5 — L’émergence d’une défense collective « à l’européenne » ?
Lorsque les Européens évoquent la défense mutuelle, ils pensent principalement à l’article 5 du Traité de l’Atlantique Nord. Souvent négligée, la clause d’assistance mutuelle des traités de l’Union européenne mérite davantage d’attention. Selon cet article, dans le cas où un État membre serait l’objet d’une agression armée sur son territoire, les autres États membres lui doivent aide et assistance par tous les moyens en leur pouvoir. Les Européens doivent réfléchir aux implications de cet article 42(7) du Traité sur l’Union européenne en particulier à la lumière de deux événements potentiels à venir : l’adhésion prévue de l’Ukraine à l’Union — d’autant plus si elle se produit avant l’adhésion à l’OTAN — et un éventuel abandon des États-Unis et de leur garantie de sécurité pour les alliés européens à travers l’OTAN.
Même si l’article 42(7), comparé à l’article 5 de l’OTAN, n’inclut pas de garantie nucléaire, il peut être un outil très puissant. Il force surtout les grandes puissances militaires de l’Union, comme la France, à réfléchir à la nature du soutien qu’elles apporteraient dans une situation où un pays européen ferait, en parallèle, usage de l’article 5 du Traité de l’Atlantique Nord et de l’article 42(7) du Traité sur l’Union européenne mais où les pays membres de l’OTAN refuseraient de considérer cette attaque comme une attaque contre l’Alliance et n’y répondraient donc pas collectivement.
Les États membres de l’Union doivent également adapter les scénarios d’utilisation de l’article 42(7) afin de permettre aux autres membres européens de l’OTAN de contribuer et de couvrir aussi le front de la guerre hybride. Enfin, le signalement européen en matière de solidarité sera crucial : pour que l’article 42(7) TUE soit efficace en matière de dissuasion et de défense mutuelle, des garanties crédibles entre les États membres de l’Union et à l’égard des agresseurs potentiels sont essentielles.
6 — Quel leadership : Macron, les « E5 », ou Bruxelles ?
Quel chef d’État ou de gouvernement parviendra à rassembler les Européens autour de la cause de la défense européenne, à avancer des propositions et à tracer la voie vers des solutions concrètes et ambitieuses ?
Dans l’histoire de l’Union, le couple franco-allemand a traditionnellement joué un rôle moteur pour faire atterrir des consensus. Mais les leçons tirées de la guerre en Ukraine à Paris et à Berlin sont presque opposées : la version française met l’accent sur la souveraineté européenne, tandis que Berlin promeut le renforcement de l’axe transatlantique.

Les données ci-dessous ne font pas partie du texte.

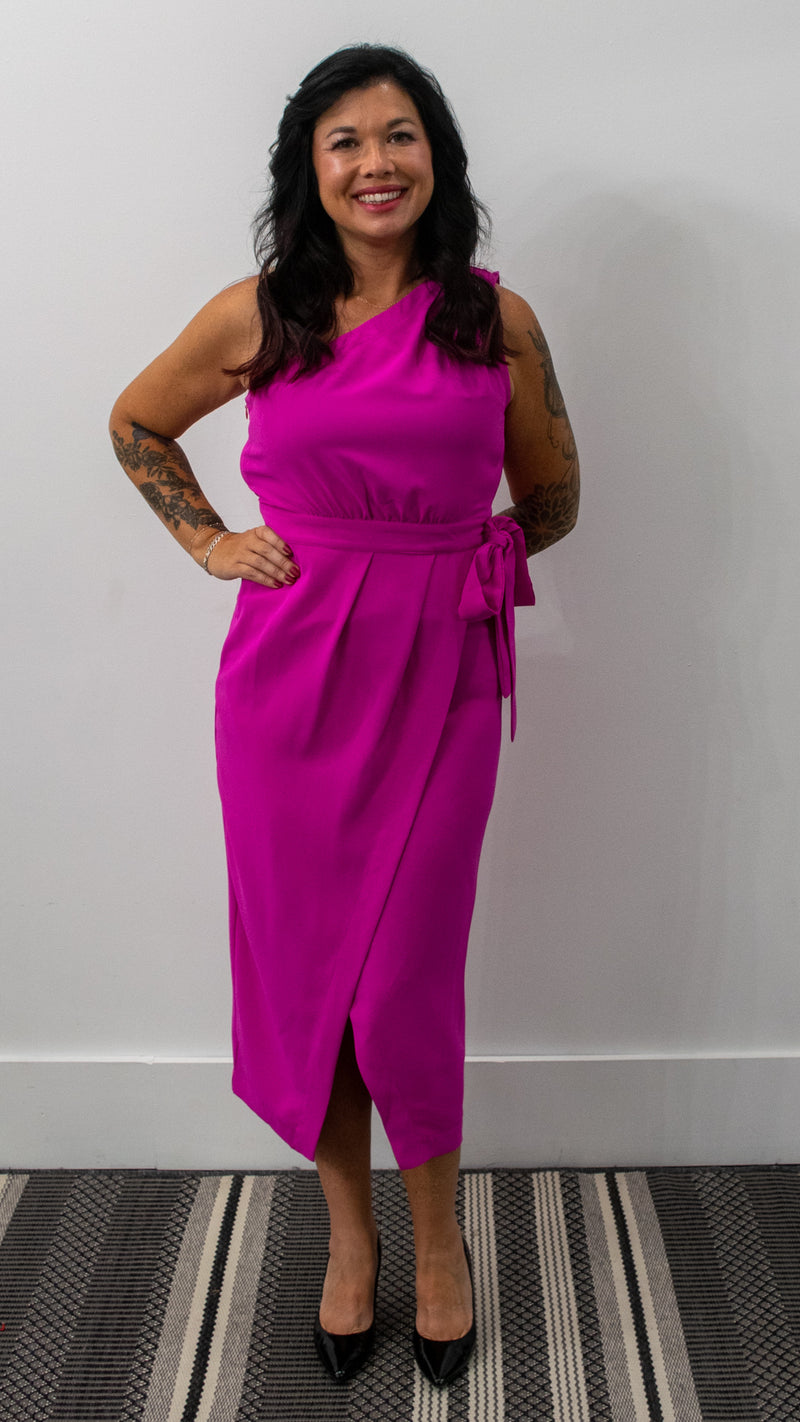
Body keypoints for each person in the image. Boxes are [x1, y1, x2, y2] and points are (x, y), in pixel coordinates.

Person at [109, 42, 579, 1388]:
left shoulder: (496, 322)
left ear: (438, 158)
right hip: (289, 682)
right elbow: (137, 422)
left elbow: (553, 495)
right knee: (311, 968)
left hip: (441, 672)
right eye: (346, 141)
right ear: (308, 172)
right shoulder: (259, 316)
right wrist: (212, 541)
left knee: (405, 978)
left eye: (400, 134)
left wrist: (457, 556)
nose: (377, 162)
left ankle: (439, 1245)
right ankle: (351, 1238)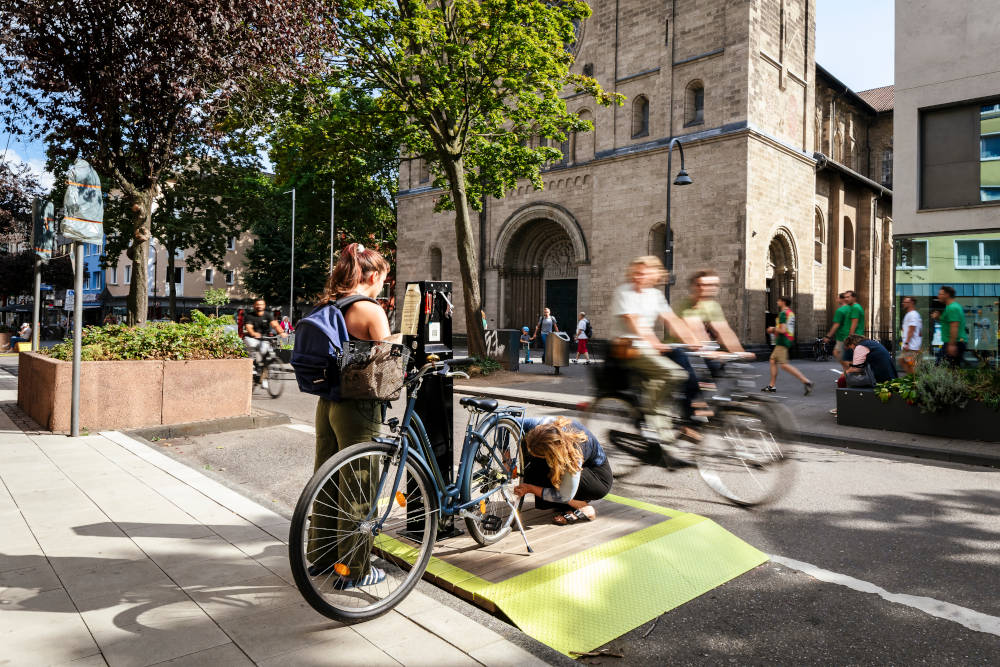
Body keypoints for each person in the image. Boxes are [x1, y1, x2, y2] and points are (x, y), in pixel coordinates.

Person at [310, 243, 392, 589]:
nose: (381, 288)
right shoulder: (369, 309)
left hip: (326, 404)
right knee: (358, 487)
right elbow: (387, 367)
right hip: (357, 408)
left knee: (326, 480)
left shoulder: (329, 305)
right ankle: (356, 569)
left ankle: (321, 556)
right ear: (372, 275)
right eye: (383, 281)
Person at [610, 256, 698, 448]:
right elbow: (633, 322)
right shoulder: (624, 292)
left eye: (644, 272)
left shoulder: (655, 295)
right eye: (637, 272)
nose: (639, 276)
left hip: (646, 348)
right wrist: (655, 343)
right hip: (627, 347)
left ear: (654, 274)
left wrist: (693, 340)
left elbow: (672, 320)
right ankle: (650, 416)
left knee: (683, 369)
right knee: (673, 373)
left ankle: (674, 420)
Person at [513, 416, 613, 525]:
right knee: (532, 466)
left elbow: (564, 495)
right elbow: (504, 420)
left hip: (597, 479)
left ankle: (581, 505)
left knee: (555, 480)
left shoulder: (574, 452)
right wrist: (507, 461)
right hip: (568, 465)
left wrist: (530, 489)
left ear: (552, 452)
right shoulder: (538, 423)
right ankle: (568, 504)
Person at [681, 270, 755, 359]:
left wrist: (739, 351)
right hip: (683, 351)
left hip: (705, 351)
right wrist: (709, 352)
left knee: (717, 367)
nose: (711, 288)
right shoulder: (687, 307)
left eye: (714, 285)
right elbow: (697, 330)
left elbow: (724, 331)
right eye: (706, 285)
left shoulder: (712, 306)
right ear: (695, 287)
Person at [762, 296, 813, 395]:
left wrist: (772, 329)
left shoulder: (783, 314)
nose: (777, 302)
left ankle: (807, 382)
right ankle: (771, 386)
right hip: (786, 340)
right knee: (772, 360)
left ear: (783, 302)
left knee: (784, 365)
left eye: (779, 301)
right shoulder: (790, 312)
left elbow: (782, 330)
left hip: (782, 341)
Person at [243, 299, 287, 376]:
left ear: (264, 305)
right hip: (251, 339)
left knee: (266, 353)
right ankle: (252, 366)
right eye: (258, 304)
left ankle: (263, 375)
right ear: (254, 305)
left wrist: (281, 332)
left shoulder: (268, 315)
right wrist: (254, 333)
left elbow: (275, 325)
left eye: (261, 304)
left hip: (263, 339)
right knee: (254, 348)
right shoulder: (250, 316)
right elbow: (249, 327)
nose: (259, 306)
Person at [822, 293, 854, 372]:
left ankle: (852, 370)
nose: (836, 300)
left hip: (842, 337)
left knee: (837, 353)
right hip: (851, 336)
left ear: (842, 299)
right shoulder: (851, 309)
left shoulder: (840, 310)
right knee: (848, 357)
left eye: (838, 298)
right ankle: (848, 375)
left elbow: (836, 325)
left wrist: (828, 336)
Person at [936, 286, 966, 367]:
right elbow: (948, 324)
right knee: (952, 369)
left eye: (940, 294)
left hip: (954, 343)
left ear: (947, 295)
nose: (938, 296)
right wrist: (938, 318)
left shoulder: (952, 308)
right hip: (953, 342)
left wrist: (952, 345)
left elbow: (954, 326)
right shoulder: (951, 307)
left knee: (939, 368)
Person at [899, 297, 922, 374]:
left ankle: (913, 380)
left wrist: (907, 343)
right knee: (903, 361)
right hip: (910, 345)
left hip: (911, 345)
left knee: (910, 364)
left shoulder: (913, 314)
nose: (903, 303)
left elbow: (912, 329)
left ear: (911, 303)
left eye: (906, 302)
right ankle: (911, 379)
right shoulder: (910, 314)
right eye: (903, 302)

La dissolution de l’Assemblée nationale, les législatives anticipées et la difficulté de former un gouvernement stable ont fragilisé le chef d’État français sur la scène internationale, alors que l’Allemagne fait face à une période d’instabilité politique sans précédent avant des élections anticipées qui seront probablement suivies par une période de négociations de coalition pouvant durer jusqu’au début de l’été. Si le Royaume-Uni a joué un rôle crucial dans le soutien européen à l’Ukraine, le bilan mitigé des premiers mois du Premier ministre Starmer en politique intérieure limite significativement la possibilité pour Londres de prendre le leadership. La Pologne, surtout pendant sa présidence du Conseil au premier semestre 2025, pourra certainement faire des propositions, tout comme la Première ministre italienne Giorgia Meloni, qui semble bien placée avec une position ferme envers la Russie et des relations privilégiées avec les États-Unis de Donald Trump. Néanmoins, il semble peu probable que des propositions émanant de ces États puissent être mises en œuvre sans l’accord de la France et de l’Allemagne — dont la participation à toute décision clef est incontournable en raison de leur poids politique, militaire et économique.
Dans ce contexte, trois scénarios semblent possibles.
- Un leadership assumé par un « groupe des cinq » mentionnés ci-dessous (France, Allemagne, Grande-Bretagne, Italie, Pologne), qui pourrait former un « noyau » pour la prise de décision au niveau européen.
- Un leadership par la France, à condition que le Premier ministre et son gouvernement soient suffisamment stables. Même dans ce cas de figure, Emmanuel Macron ne serait certainement ni un leader incontesté ni le choix préféré de certains mais, grâce aux capacités militaires critiques de la France, à son rôle en tant qu’acteur international et à son lien déjà existant avec l’administration de la Maison Blanche, il est peut-être le meilleur choix possible.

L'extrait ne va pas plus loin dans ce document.